On my cPanel servers, because it's not as cool as apnscp, I just block access to xmlrpc and allow customers to override that via .htaccess rules because most don't even use it

There's a solution!

mod_evasive is context-aware using Apache directives. mod_evasive now ships with a filter to restrict POST attempts to xmlrpc.php and wp-login.php as it's an enormous ingress to compromised accounts and burnt CPU cycles. If you've had apnscp installed prior to this week, enable the behavior via cpcmd config:set apache.evasive-wordpress-filter true. A stringent filter will be applied to protect wp-login.php and xmlrpc.php resources with a rate of 3 attempts in 2 seconds.

Let's expound upon this (as I did myself when working through a solution):

  • The following rule applies to files named "wp-login.php"
    - glob is quicker than regular expression patterns by a factor of 5-10x!
  • If the request method isn't a POST, disable bean counting.
  • If more than 3 POST attempts to the same resource occur within a 2 second interval, then return a DOSHTTPStatus response (429 Too Many Requests) and log the message via syslog to /var/log/messages.
  • fail2ban will pick up the request and place the IP address into the temporary ban list.
# Block wp-login brute-force attempts
<Files "wp-login.php">
    <If "%{REQUEST_METHOD} != 'POST'">
        DOSEnabled off
    </If>
    DOSPageCount 3
    DOSPageInterval 2
</Files>

As an exercise for the reader, whose contribution would be much appreciated as a guest contributor, vallumd can be used to distribute these banlists across all participating nodes.

Surging load escape hatch

I had to write a script that uses the apache status page to count the number of login attempts from an IP then I block that IP if the count is greater than 6 such a pain, can't wait to be done with all of that

Blocking 35.202.163.48 for 119 simultaneous logins to wp-login.php

Ideally the above example should work. Should is a word that word I should stop using, but too highlights an important attribute in this industry - hindsight is always 20/20. Before delegating sophisticated brute-force blocks to a mod_evasive => fail2ban pipeline, I relied upon an escape hatch to quash load surges.

apnscp includes an ultimate response, a shutdown via watchdog (cpcmd config:get system.watchdog-load) that if the run-queue depth (aka "load average" misnomer) exceeds this level it'll force a shutdown to regain control. By default it's logical processor count * 25, which is a pretty good approximation that the server is out to lunch.

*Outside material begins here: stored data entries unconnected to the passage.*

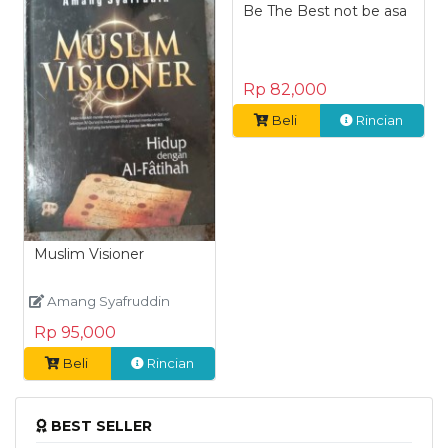
Be The Best not be asa
Rp 82,000
Beli
Rincian
Muslim Visioner
Amang Syafruddin
Rp 95,000
Beli
Rincian
BEST SELLER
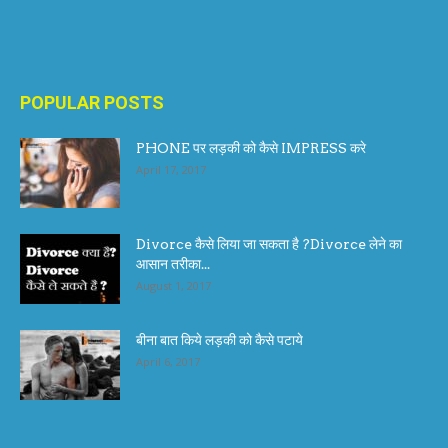
POPULAR POSTS
PHONE पर लड़की को कैसे IMPRESS करे
April 17, 2017
Divorce कैसे लिया जा सकता है ?Divorce लेने का
आसान तरीका...
August 1, 2017
बीना बात किये लड़की को कैसे पटाये
April 6, 2017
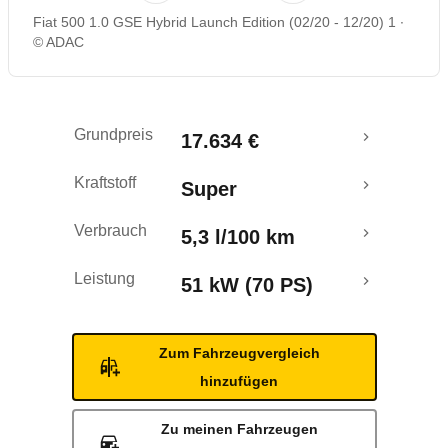
Fiat 500 1.0 GSE Hybrid Launch Edition (02/20 - 12/20) 1
Rückrufe & Mängel
© ADAC
Ecotest
Grundpreis
17.634 €
Crashtest
Kraftstoff
Super
Verbrauch
5,3 l/100 km
Leistung
51 kW (70 PS)
Zum Fahrzeugvergleich
hinzufügen
Zu meinen Fahrzeugen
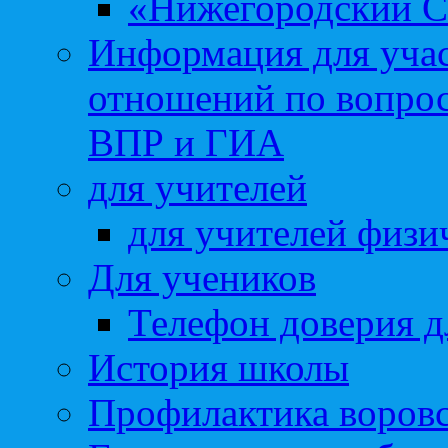
«Нижегородский С
Информация для учас
отношений по вопро
ВПР и ГИА
для учителей
для учителей физи
Для учеников
Телефон доверия д
История школы
Профилактика воровс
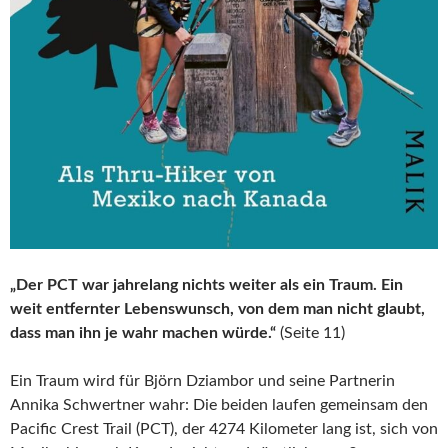
„Der PCT war jahrelang nichts weiter als ein Traum. Ein
weit entfernter Lebenswunsch, von dem man nicht glaubt,
dass man ihn je wahr machen würde.“
(Seite 11)
Ein Traum wird für Björn Dziambor und seine Partnerin
Annika Schwertner wahr: Die beiden laufen gemeinsam den
Pacific Crest Trail (PCT), der 4274 Kilometer lang ist, sich von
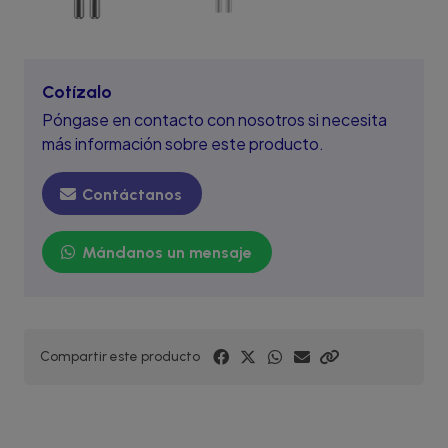
Cotízalo
Póngase en contacto con nosotros si necesita
más información sobre este producto.
Contáctanos
Mándanos un mensaje
Compartir este producto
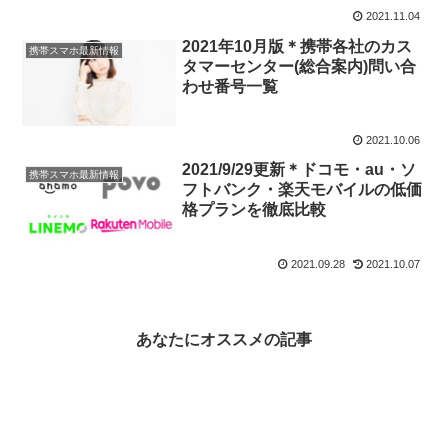
2021.11.04
2021年10月版＊携帯各社のカス
携帯スマホ最新情報
タマーセンター(総合案内)問い合
わせ番号一覧
2021.10.06
2021/9/29更新＊ドコモ・au・ソ
携帯スマホ最新情報
フトバンク・楽天モバイルの低価
格プランを徹底比較
2021.09.28
2021.10.07
あなたにオススメの記事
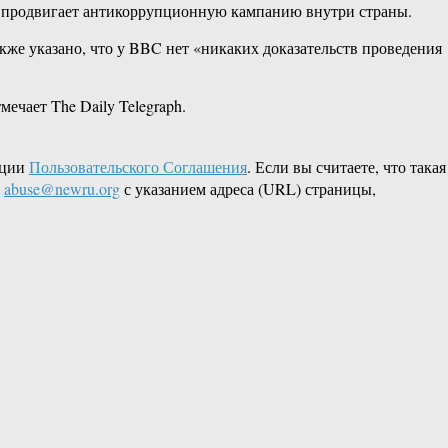
о продвигает антикоррупционную кампанию внутри страны.
акже указано, что у BBC нет «никаких доказательств проведения
ечает The Daily Telegraph.
кции
Пользовательского Соглашения
. Если вы считаете, что такая
L
abuse@newru.org
с указанием адреса (URL) страницы,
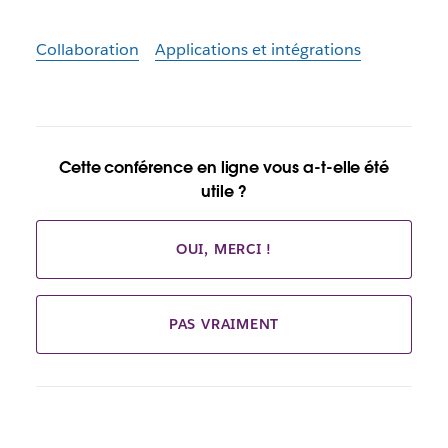
Collaboration
Applications et intégrations
Cette conférence en ligne vous a-t-elle été
utile ?
OUI, MERCI !
PAS VRAIMENT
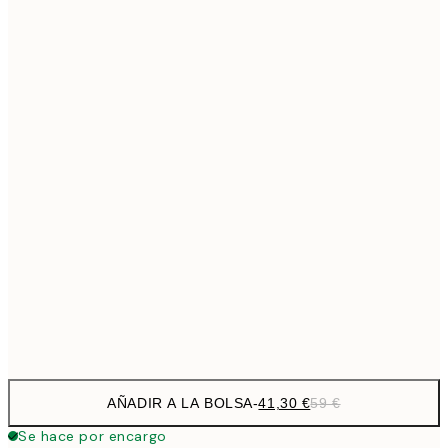
69,3
50x70 cm
Sin marco
AÑADIR A LA BOLSA
-
41,30 €
59 €
Se hace por encargo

Another idea is to integrate server resuscitation into Monit, part of the Argos framework for an unassisted recovery. Drop the following file into /etc/monit.d/bins/ban_spam.sh; chmod 755 /etc/monit.d/bins/ban_spam.sh after doing so.

#!/bin/sh

# Block IPs with over 100 connections open to server
function find_spam {
        netstat -nptu | egrep -E 'TIME_W|SYN_' | awk '{print $5}' | sort -n | cut -d: -f1 | sort -n \
                | uniq -c | sort -n | tail -n 5 \
                | egrep '^[[:space:]]*[[:digit:]][[:digit:]][[:digit:]][[:digit:]]*'
}

# ban excessive apache connections
function ban_spam {
        MYIPS=($(ip -o addr | awk '!/^[0-9]*: ?link\/ether/ {gsub("/", " "); print $4}'))
        find_spam | awk '{print $2}' | while read IP ; do
                [[ "${MYIPS[@]}" =~ "${IP}" ]] && continue
                echo "Banning $IP"
                /sbin/iptables -A INPUT -s $IP  -j DROP
        done
}

ban_spam

Then modify /etc/monit.d/physical.conf adding the following line,

if loadavg (1min) > 50 for 2 times within 5 cycles then exec "/etc/monit.d/bins/ban_spam.sh"
if loadavg (5min) > 25 for 2 times within 15 cycles then exec "/etc/monit.d/bins/ban_spam.sh"

Let's assume a 2 processor system. grep CPU /proc/cpuinfo | wc -l for specific numbers. When run queue exceeds either 50 twice within 5 checks (30 seconds by default), perform a reboot; the server is toast. Alternatively if the 5 minute average decreases, but still abnormal, perform a cautionary reboot to free resources. Argos will pick up the change and send a notification provided it's configured.

Eventually I'd like to step away from this extreme response to extreme resource endangerment, instead relying on cgroups embedded in the kernel to catch issues sooner rather than later. 'Tis a topic for another day though.